(Information provided)
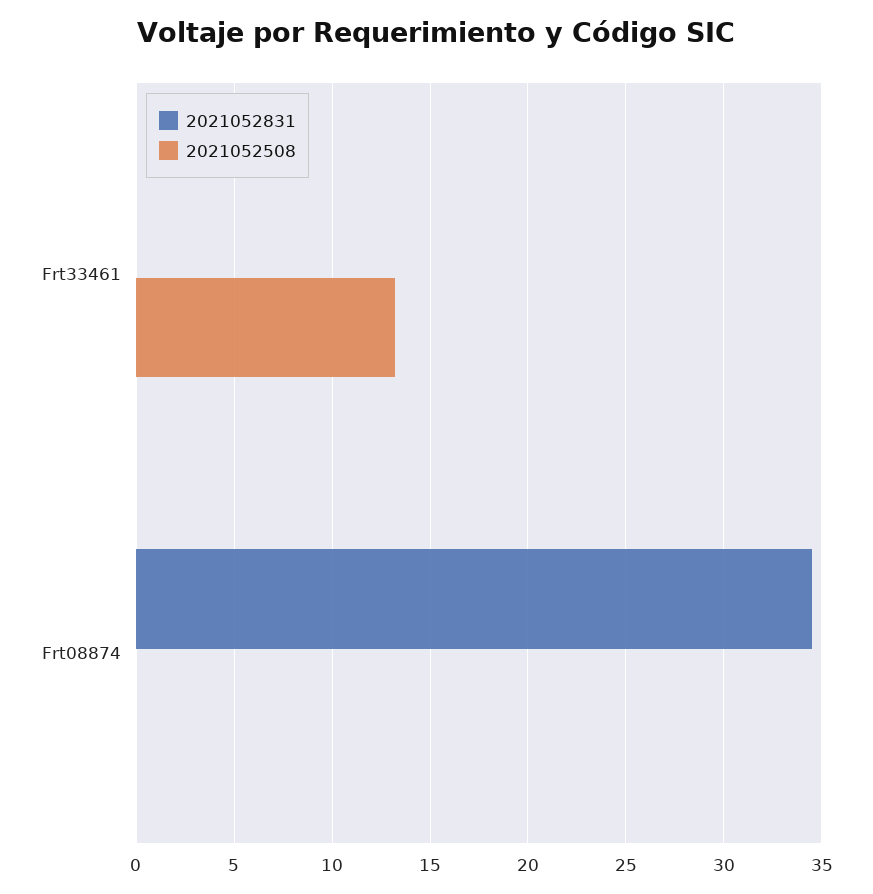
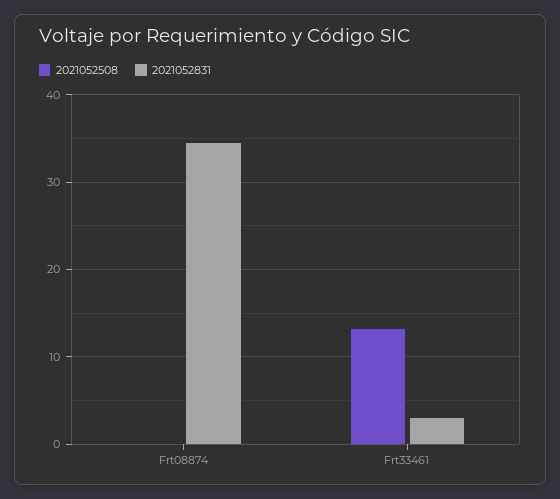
  {
    "2021052831": {
-     "Frt33461": 0,
+     "Frt33461": 3,
      "Frt08874": 34.5
    },
    "2021052508": {
      "Frt33461": 13,
      "Frt08874": 0
    }
  }

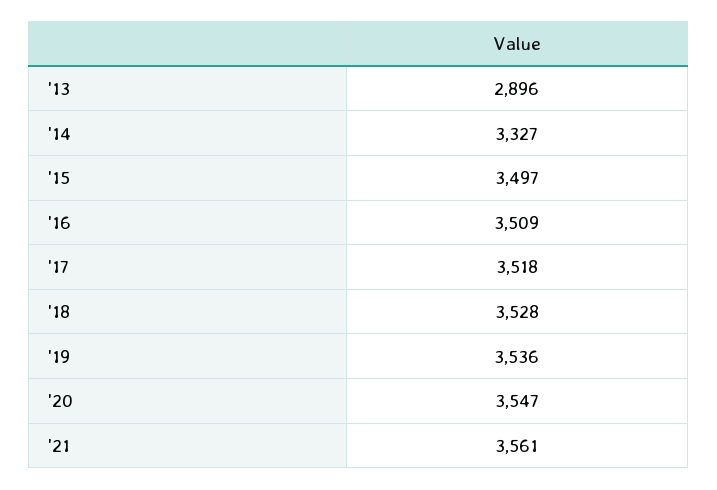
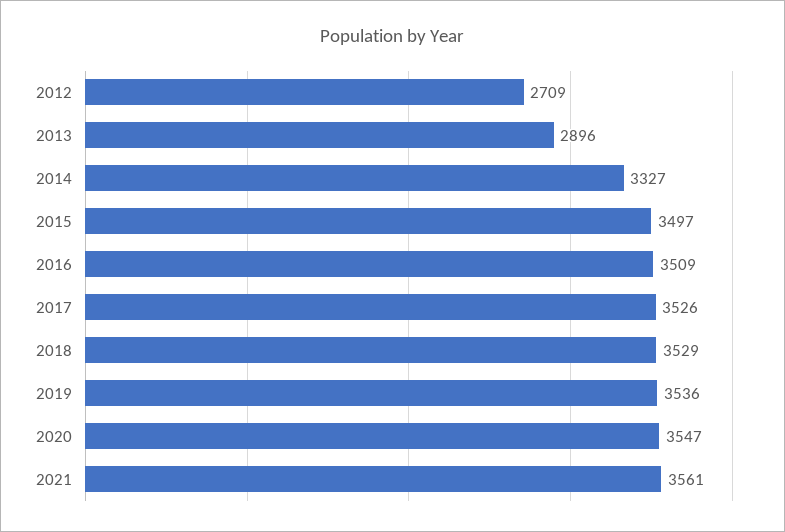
  {
    "'13": 2896,
    "'14": 3327,
    "'15": 3497,
    "'16": 3509,
-   "'17": 3518,
+   "'17": 3526,
-   "'18": 3528,
+   "'18": 3529,
    "'19": 3536,
    "'20": 3547,
-   "'21": 3561
+   "'21": 3561,
+   "2012": 2709
  }

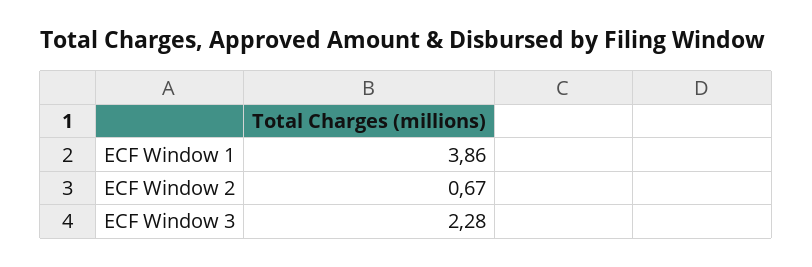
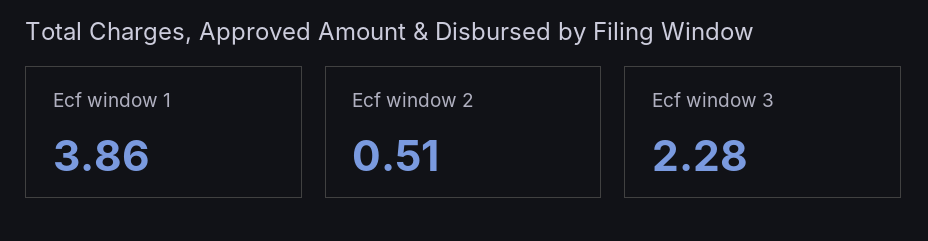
  {
    "ECF Window 1": 3.86,
-   "ECF Window 2": 0.67,
+   "ECF Window 2": 0.51,
    "ECF Window 3": 2.28
  }

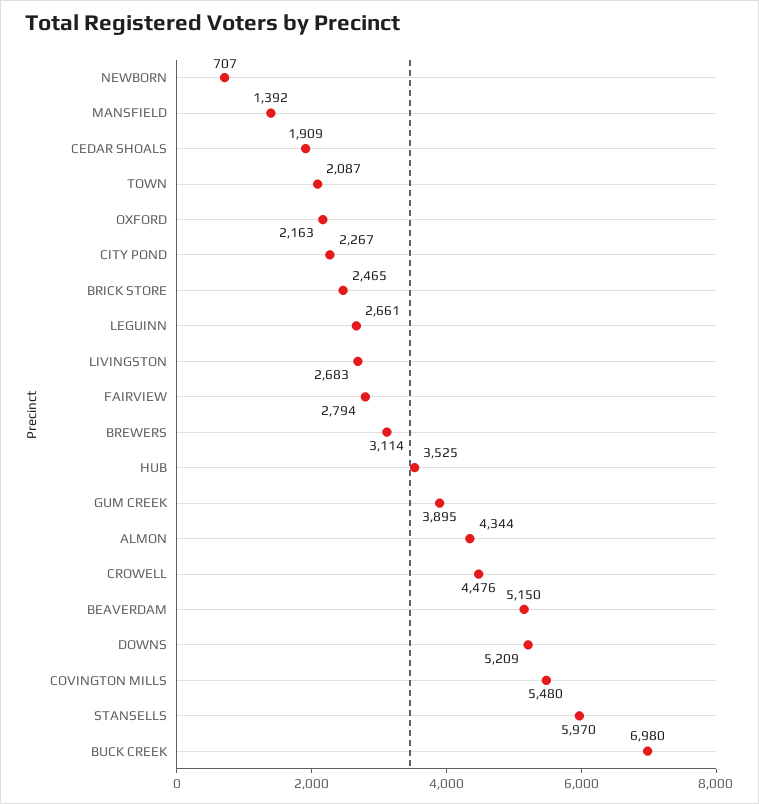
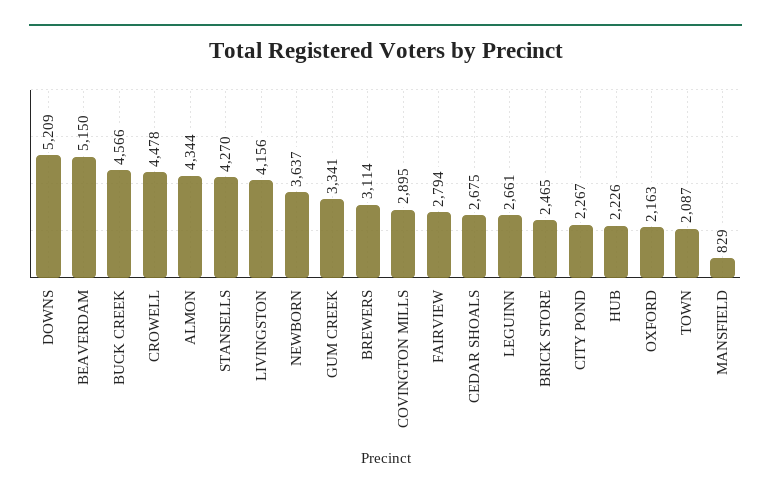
  {
-   "NEWBORN": 707,
+   "NEWBORN": 3637,
-   "MANSFIELD": 1392,
+   "MANSFIELD": 829,
-   "CEDAR SHOALS": 1909,
+   "CEDAR SHOALS": 2675,
    "TOWN": 2087,
    "OXFORD": 2163,
    "CITY POND": 2267,
    "BRICK STORE": 2465,
    "LEGUINN": 2661,
-   "LIVINGSTON": 2683,
+   "LIVINGSTON": 4156,
    "FAIRVIEW": 2794,
    "BREWERS": 3114,
-   "HUB": 3525,
+   "HUB": 2226,
-   "GUM CREEK": 3895,
+   "GUM CREEK": 3341,
    "ALMON": 4344,
-   "CROWELL": 4476,
+   "CROWELL": 4478,
    "BEAVERDAM": 5150,
    "DOWNS": 5209,
-   "COVINGTON MILLS": 5480,
+   "COVINGTON MILLS": 2895,
-   "STANSELLS": 5970,
+   "STANSELLS": 4270,
-   "BUCK CREEK": 6980
+   "BUCK CREEK": 4566
  }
(End Information provided)
Task directions
Wherever the string "SHOALS" occurs in the records, copy the line it is in.

Exercise result
-   "CEDAR SHOALS": 1909,
+   "CEDAR SHOALS": 2675,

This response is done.